Anticipated Growth from Technavio
From this year until 2025, Technavio reports that the VR market will grow by $162.71 billion. Around 34% of that growth will be focused in the Asia-Pacific (APAC) region, specifically within China and Japan (more on this below). This push will partly be driven by the accessibility of VR headsets and other hardware, as mentioned above.
However, the VR market is expected to diversify beyond entertainment. Previously, companies like HTC and Microsoft have targeted gamers, but are now likely to expand the market to education and smaller Augmented Reality (AR) platforms. Additionally, VR-ready mobile devices will likely be a focus of research and development from leading VR innovators.

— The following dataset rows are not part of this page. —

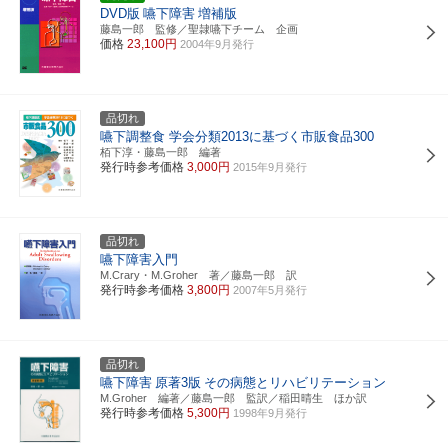
DVD版
嚥下障害
増補版
藤島一郎 監修／聖隷嚥下チーム 企画
価格
23,100円
2004年9月発行
品切れ
嚥下調整食 学会分類2013に基づく市販食品300
栢下淳・藤島一郎 編著
発行時参考価格
3,000円
2015年9月発行
品切れ
嚥下障害入門
M.Crary・M.Groher 著／藤島一郎 訳
発行時参考価格
3,800円
2007年5月発行
品切れ
嚥下障害
原著3版
その病態とリハビリテーション
M.Groher 編著／藤島一郎 監訳／稲田晴生 ほか訳
発行時参考価格
5,300円
1998年9月発行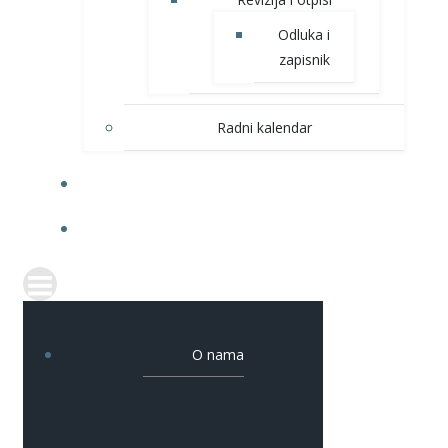
Odluka i
zapisnik
Radni kalendar
DOGAĐANJA
KONTAKT
O nama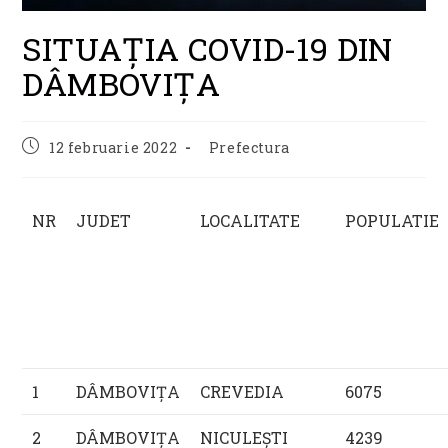
SITUAȚIA COVID-19 DIN
DÂMBOVIȚA
Post
Post
12 februarie 2022
Prefectura
published:
category:
NR
JUDET
LOCALITATE
POPULATIE
1
DÂMBOVIŢA
CREVEDIA
6075
2
DÂMBOVIŢA
NICULEŞTI
4239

Let’s break down which sectors VR will have the greatest effect on, as well as what consumers and educators can expect from leading developers in the coming years.
The Console War Between Microsoft & Sony
The majority of VR publicity has focused on entertainment. These types of experiences run the gambit. For example, casino gaming remains one of the most popular entertainment sectors worldwide. Whether selecting blackjack titles or looking for slots, there are quality platforms that provide different categories like weekly picks for a variety of games. Leading groups have also dipped a toe into VR, creating imaginative worlds for table games like poker.

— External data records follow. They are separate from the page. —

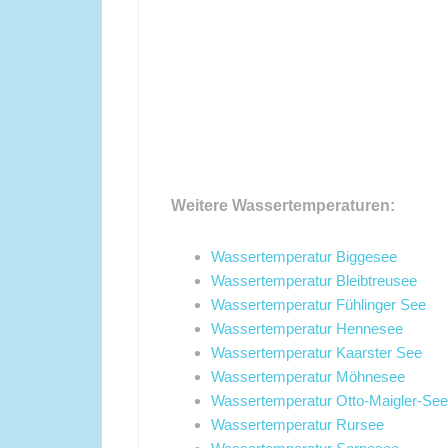
Weitere Wassertemperaturen:
Wassertemperatur Biggesee
Wassertemperatur Bleibtreusee
Wassertemperatur Fühlinger See
Wassertemperatur Hennesee
Wassertemperatur Kaarster See
Wassertemperatur Möhnesee
Wassertemperatur Otto-Maigler-See
Wassertemperatur Rursee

At the moment, Meta’s Oculus VR technology is leading the charge for Facebook’s Metaverse. One of the biggest trends has been staking a (virtual) claim in Facebook’s Metaverse and other metaverses like Decentraland and Worldwide Webb Land. Some virtual property has sold for close to a million dollars.
The future of VR will be closely tied to these types of immersive second-life metaverses, as these experiences are only accessible through VR headsets (rather than AR accessibility). However, much of the VR boom in entertainment will also be tied to the console wars between Sony’s PlayStation and Microsoft’s Xbox.
The Microsoft HoloLens and the Sony PlayStation VR are both available on the market. Sony’s product is far more affordable ($262 on Amazon) than the HoloLens ($3,643 on Amazon), which is part of the company’s strategy to reach more users. Microsoft’s HoloLens, by contrast, is a superior product… that not many will be able to afford.
Enterprise VR Close Behind
According to research from the International Data Corporation (IDC), just over half of the VR market is consumer-based. However, enterprise and the public sector are close behind. For context, a consumer market is based on entertainment, in which individuals buy VR for their own personal use.
Enterprise and public sectors instead focus on areas like business, healthcare, engineering, and retail. In these cases, VR isn’t designed to entertain, but to make certain services easier. This harkens back to the very first applications of VR, which stretch back to the early 20th century.
At the time, rudimentary VR projects weren’t centered around visuals-heavy headsets. Instead, the first VR project was the simulation of a pilot’s first flight. The idea was to educate a pilot in a controlled environment. Today, educational VR is focused on the medical field and engineering.
In both cases, VR allows professionals to practice in a simulation. This might help budding surgeons perfect their procedures before working with a live patient or allow engineers to test their designs before they start using physical materials.
APAC Will See Most Growth
The Technavio report mentioned above highlights that 34% of the expected VR growth until 2025 will be focused on the Asia-Pacific region. In addition to China and Japan, India will also provide a key market for growth for gaming-related VR.
Technavio points to a steep rise in investment in both VR and AR which accounts for this growth. As covered above, this isn’t focused solely on the gaming sector, but also on larger enterprise institutions, which includes major universities. Additionally, the emergence of varying VR-based companies means that there’s no single brand with a hold on the industry.
Many consumers are also aware of VR and are eager to participate in new gaming opportunities. In 2021, IDC reported that the market for individual headsets in the APAC region boomed by 60% in a single year. As more people have access to hardware, their interest in new VR experiences grows. Additionally, there are now more vendors (in the APAC region and beyond) that have inventories of various headsets, which they can sell to consumers. Historically, VR sales have been focused online but will benefit greatly from greater retail exposure.